At London's King's Cross Station the store recreated the gateway to Platform Nine and Three Quarters where Harry takes the train to Hogwarts School.
And the Pottermania was not just confined to the boy wizard's homeland.
Online retailer Amazon.com said the fifth Potter book had broken Internet sales records with more than 1.3 million advance orders received worldwide.
Around the globe, children starved of a Potter book for almost three years eagerly devoured the weighty new tome and gave many parents a peaceful weekend.
The wizard's creator, multimillionaire author JK Rowling, joined in the Pottermania by visiting an Edinburgh book shop to see firsthand all the excitement she had created.
She was thrilled that none of the plot's major secrets -- one of the main characters dies -- had not leaked out.
"I am really happy. I think most kids are going to find out what happens because they have read the book -- and that is what's important to me," said the author who is now estimated to be richer than Britain's Queen Elizabeth.
The book's publication sparked a worldwide shopping frenzy and children were given a hefty treat -- the latest book runs to 255,000 words and is the size of a brick.

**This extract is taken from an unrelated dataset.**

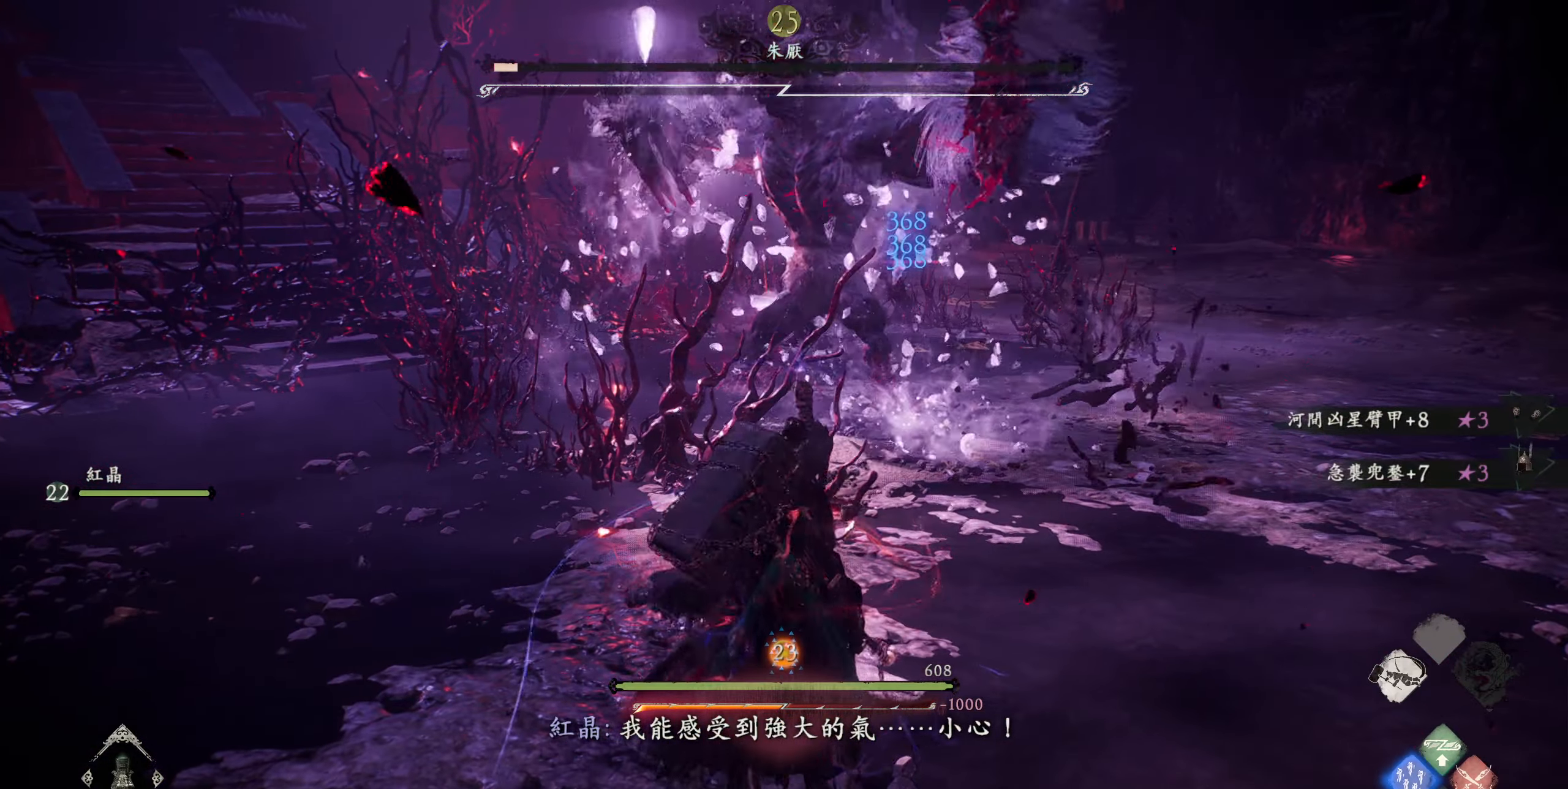
{"dt_ms": 500, "buttons": [], "left_stick": "center", "right_stick": "center", "events": []}
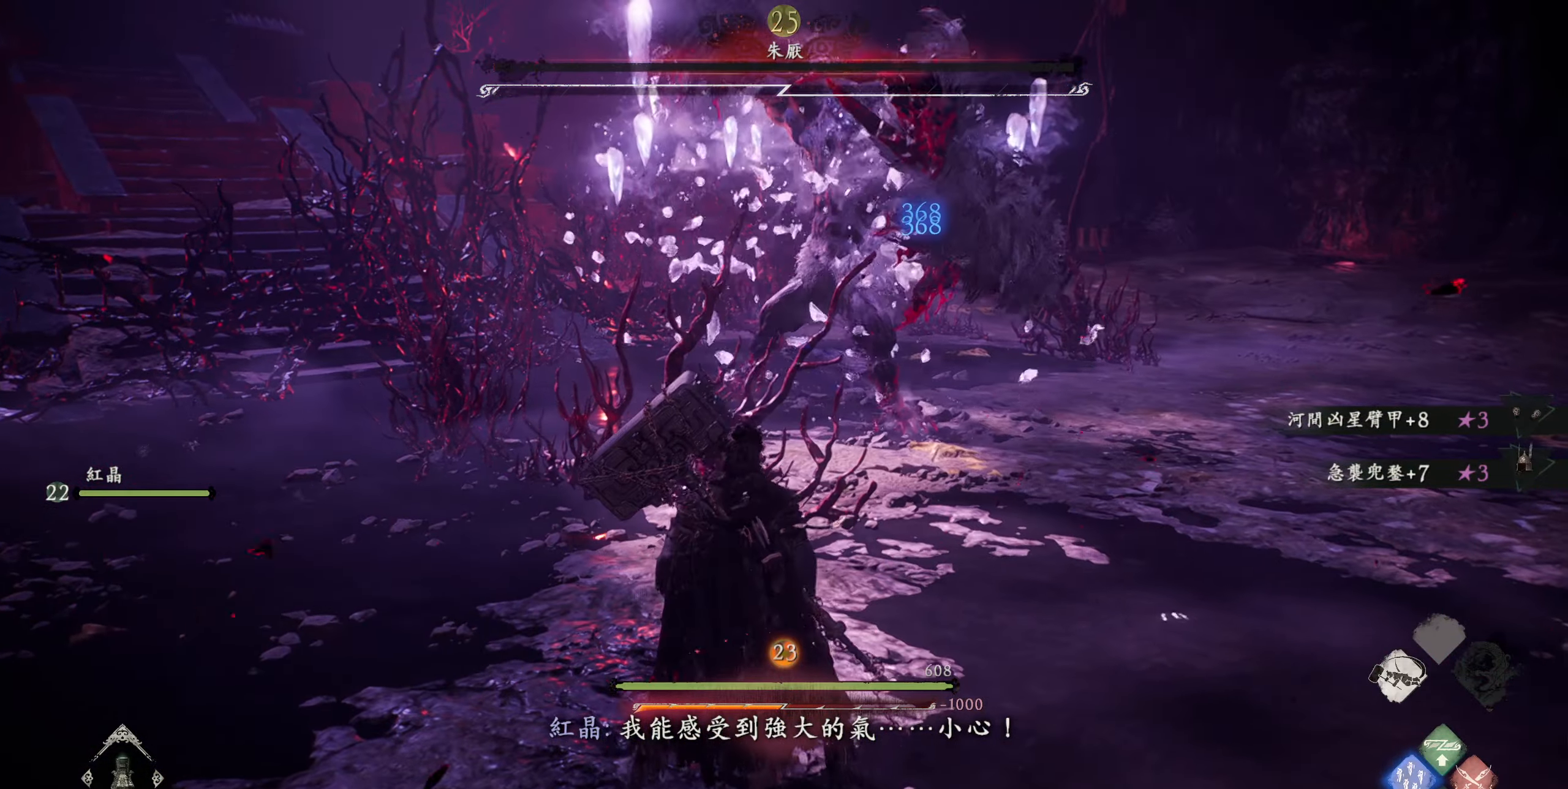
{"dt_ms": 500, "buttons": [], "left_stick": "up-right", "right_stick": "center", "events": [[367, "left_stick", "up-right"]]}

But that did not deter 15-year-old British schoolgirl Jennifer Gosling who claimed to have speed-read the 766-page saga in one and a half hours as part of a bookstore challenge.
Critics complained that the book, which they dubbed "Harry Potter and the Crock of Hype", was a masterpiece of cynical marketing.
But the figures are staggering. Thirteen million copies were printed of the latest saga and from Sydney to Johannesburg, from Frankfurt to Kuala Lumpur, kids just could not wait to get their hands on the book.
"Harry Potter is a religion," said Connecticut teenager Caitlin Messina, clutching her new Nimbus 2000 broomstick.
Across the globe, Pottermania hit the most world's populous Muslim nation as seven-year-old Indonesian schoolboy Muhammad Rifaldi Kurniawan said of Harry's broomstick: "I like his flying brush. I want to be able to fly too."
And "down under" in Australia, 11-year-old Rory Brooks said it all: "I think books are very exciting. Movies are great, I admit that, but books take you away in your own imagination. You feel like you have gone back in time."